Adjustable-Rate Mortgages

The good news out of the University of Southern California's Lusk Center for Real Estate is that experts there see no pricing bubble in the California housing market. The bad news is that they are concerned about current high use of adjustable rate mortgages — especially down the road, as more of these loans convert from fixed to adjustable rates.

December 01, 2004


The good news out of the University of Southern California's Lusk Center for Real Estate is that experts there see no pricing bubble in the California housing market. The bad news is that they are concerned about current high use of adjustable rate mortgages - especially down the road, as more of these loans convert from fixed to adjustable rates.

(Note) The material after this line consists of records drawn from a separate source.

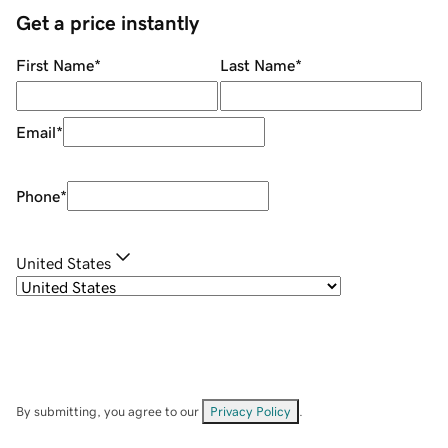
Get a price instantly
First Name
*
Last Name
*
Email
*
Phone
*
United States
By submitting, you agree to our
Privacy Policy
.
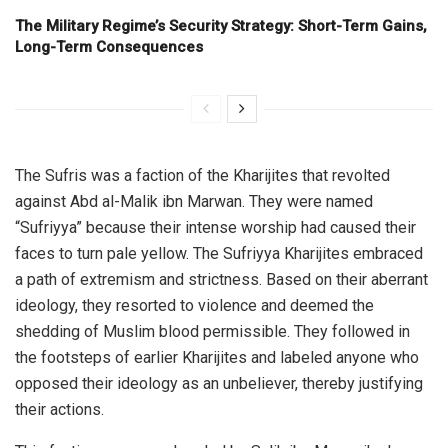
The Military Regime’s Security Strategy: Short-Term Gains,
Long-Term Consequences
The Sufris was a faction of the Kharijites that revolted
against Abd al-Malik ibn Marwan. They were named
“Sufriyya” because their intense worship had caused their
faces to turn pale yellow. The Sufriyya Kharijites embraced
a path of extremism and strictness. Based on their aberrant
ideology, they resorted to violence and deemed the
shedding of Muslim blood permissible. They followed in
the footsteps of earlier Kharijites and labeled anyone who
opposed their ideology as an unbeliever, thereby justifying
their actions.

"If interest rates increase, some buyers may not be able to afford higher payments and may have to sell their homes," says Raphael Bostic, Ph.D., a former Fed economist who specializes at Lusk in tracking the home mortgage market. Bostic concentrates on the Southern California market, but his concerns have national implications because ARMs have recently accounted for about a third of new loan applications nationally, the highest in a decade. Some lenders are even packaging ARMs with interest-only, 100% financing.

If too many ARMs go into default, "this could cause a sudden rush of homes on the Southern California market and depress prices," Bostic says.

On recent concerns about a possible pricing bubble in Southern California, Bostic points to the region's continuing strong employment growth as evidence home prices are not artificially inflated. "As interest rates increase, the region's home sales will slow to more moderate, but sustainable, levels and prices will increase more slowly," he reasons.